Während dieser 10 Jahre darf die Immobilie also weder verkauft, vermietet oder auch nur als Ferienwohnung genutzt werden. Eine Ausnahme gilt nur, wenn Gründe vorliegen, die dem Erben das selbständige Führen eines Haushaltes im ererbten Familienheim nicht mehr möglich machen, z. B. bei Pflegebedürftigkeit oder Versterben vor Ablauf der 10-Jahresfrist. Wird die 10-Jahresfrist nicht eingehalten, entfällt die Steuerbefreiung rückwirkend.

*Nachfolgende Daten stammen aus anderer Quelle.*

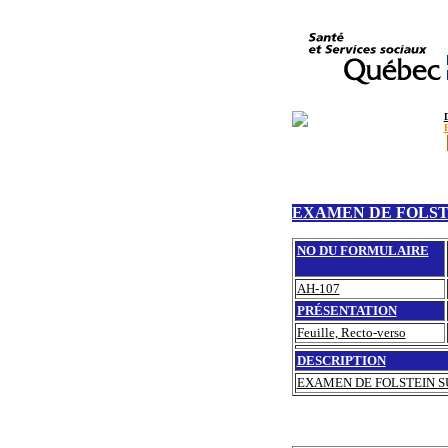
EXAMEN DE FOLST
NO DU FORMULAIRE
AH-107
PRÉSENTATION
Feuille, Recto-verso
DESCRIPTION
EXAMEN DE FOLSTEIN S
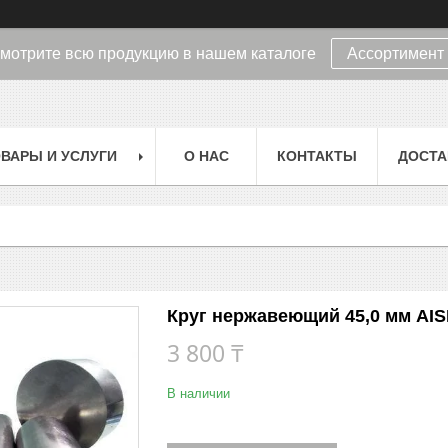
мотрите всю продукцию в нашем каталоге
Ассортимент
ВАРЫ И УСЛУГИ
О НАС
КОНТАКТЫ
ДОСТА
Круг нержавеющий 45,0 мм AISI
3 800 ₸
В наличии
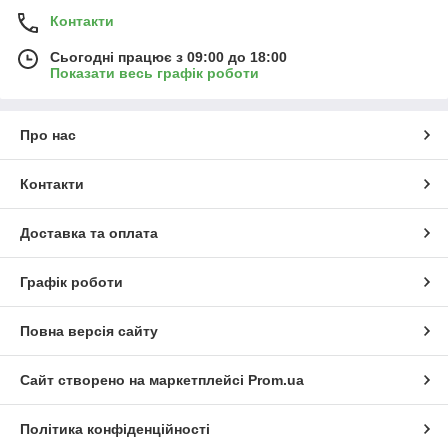
Контакти
Сьогодні працює з 09:00 до 18:00
Показати весь графік роботи
Про нас
Контакти
Доставка та оплата
Графік роботи
Повна версія сайту
Сайт створено на маркетплейсі
Prom.ua
Політика конфіденційності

Wie nun der Bundesfinanzhof mit Urteil vom 11.07.2019 (Az. II R 38/16) deutlich gemacht hat, ist (zusätzlich) erforderlich, dass das Familienheim innerhalb der 10-Jahresfrist weiterhin im Eigentum des begünstigten Erben steht. Im entschiedenen Fall hatte nämlich der Erbe innerhalb der 10-Jahresfrist das Familienheim weiterübertragen und sich den lebenslangen Nießbrauch vorbehalten. Dies ist nach Auffassung des Bundesfinanzhofs schädlich. Daher ist zwingend darauf zu achten, dass nach dem steuerfreien Übergang eines Familienheims innerhalb der 10-jährigen Behaltensfrist dieses tatsächlich selbst bewohnt wird und auch die Eigentümerstellung bestehen bleibt.